Records supplied START

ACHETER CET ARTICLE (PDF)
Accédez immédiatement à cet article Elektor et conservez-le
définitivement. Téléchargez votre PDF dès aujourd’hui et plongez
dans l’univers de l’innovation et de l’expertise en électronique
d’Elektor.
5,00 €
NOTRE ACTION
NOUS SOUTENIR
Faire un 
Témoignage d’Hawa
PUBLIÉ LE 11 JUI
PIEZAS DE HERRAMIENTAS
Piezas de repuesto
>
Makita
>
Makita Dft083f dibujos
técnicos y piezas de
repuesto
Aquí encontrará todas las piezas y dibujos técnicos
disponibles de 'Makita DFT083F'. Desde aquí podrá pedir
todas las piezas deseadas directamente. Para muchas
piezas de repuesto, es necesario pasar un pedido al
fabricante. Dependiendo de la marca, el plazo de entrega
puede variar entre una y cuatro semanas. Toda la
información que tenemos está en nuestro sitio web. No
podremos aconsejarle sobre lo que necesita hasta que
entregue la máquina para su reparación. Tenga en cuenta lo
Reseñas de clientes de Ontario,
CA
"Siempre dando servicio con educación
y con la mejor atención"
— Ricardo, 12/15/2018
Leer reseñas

Records supplied END
Records supplied START

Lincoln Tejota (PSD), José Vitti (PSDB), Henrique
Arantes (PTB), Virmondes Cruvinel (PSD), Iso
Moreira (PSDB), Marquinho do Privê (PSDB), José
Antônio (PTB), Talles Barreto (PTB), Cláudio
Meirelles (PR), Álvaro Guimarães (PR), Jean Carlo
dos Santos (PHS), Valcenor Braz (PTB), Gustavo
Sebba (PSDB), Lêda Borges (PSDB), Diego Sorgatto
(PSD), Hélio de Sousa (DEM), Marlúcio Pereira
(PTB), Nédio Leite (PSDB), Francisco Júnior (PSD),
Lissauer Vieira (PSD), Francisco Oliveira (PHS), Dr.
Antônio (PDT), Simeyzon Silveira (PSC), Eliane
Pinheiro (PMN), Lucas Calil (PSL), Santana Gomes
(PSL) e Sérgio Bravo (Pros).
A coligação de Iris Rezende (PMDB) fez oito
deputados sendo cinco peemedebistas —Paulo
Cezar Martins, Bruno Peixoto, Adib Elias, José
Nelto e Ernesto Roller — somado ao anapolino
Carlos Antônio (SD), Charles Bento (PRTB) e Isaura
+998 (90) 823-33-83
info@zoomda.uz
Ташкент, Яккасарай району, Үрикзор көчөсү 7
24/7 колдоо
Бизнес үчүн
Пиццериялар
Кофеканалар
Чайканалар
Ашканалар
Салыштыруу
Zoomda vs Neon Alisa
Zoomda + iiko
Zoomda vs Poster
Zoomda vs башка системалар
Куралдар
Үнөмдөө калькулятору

Records supplied END
Records supplied START

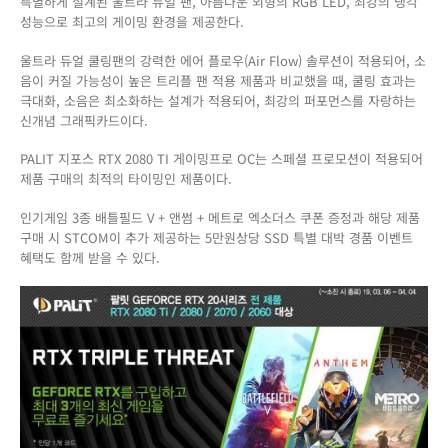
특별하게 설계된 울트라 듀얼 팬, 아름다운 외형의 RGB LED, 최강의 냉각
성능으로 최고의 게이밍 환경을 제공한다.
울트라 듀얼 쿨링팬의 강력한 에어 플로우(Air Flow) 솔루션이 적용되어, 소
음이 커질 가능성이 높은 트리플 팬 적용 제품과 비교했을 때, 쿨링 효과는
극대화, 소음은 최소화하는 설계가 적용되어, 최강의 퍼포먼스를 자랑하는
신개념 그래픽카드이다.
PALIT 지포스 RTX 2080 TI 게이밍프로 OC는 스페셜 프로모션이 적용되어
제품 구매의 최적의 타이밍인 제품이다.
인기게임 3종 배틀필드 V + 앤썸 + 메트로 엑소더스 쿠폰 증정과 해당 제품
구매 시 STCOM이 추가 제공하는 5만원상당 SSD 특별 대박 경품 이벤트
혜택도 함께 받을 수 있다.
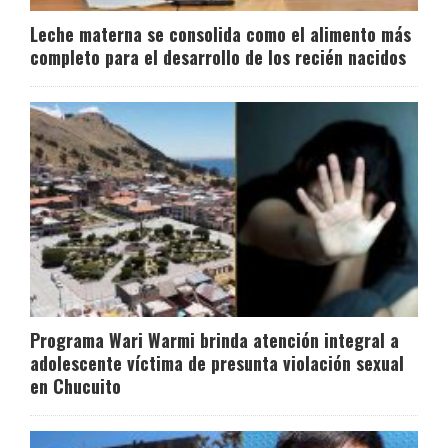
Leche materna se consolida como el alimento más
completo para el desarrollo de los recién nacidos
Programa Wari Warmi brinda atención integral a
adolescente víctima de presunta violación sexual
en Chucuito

Records supplied END

*Task directions*
Quote the data above from the line containing "(PTB), Nédio Leite" to the line containing "Cezar Martins, Bruno", inclusive, and stop.

*Output for this task*
(PTB), Nédio Leite (PSDB), Francisco Júnior (PSD),
Lissauer Vieira (PSD), Francisco Oliveira (PHS), Dr.
Antônio (PDT), Simeyzon Silveira (PSC), Eliane
Pinheiro (PMN), Lucas Calil (PSL), Santana Gomes
(PSL) e Sérgio Bravo (Pros).
A coligação de Iris Rezende (PMDB) fez oito
deputados sendo cinco peemedebistas —Paulo
Cezar Martins, Bruno Peixoto, Adib Elias, José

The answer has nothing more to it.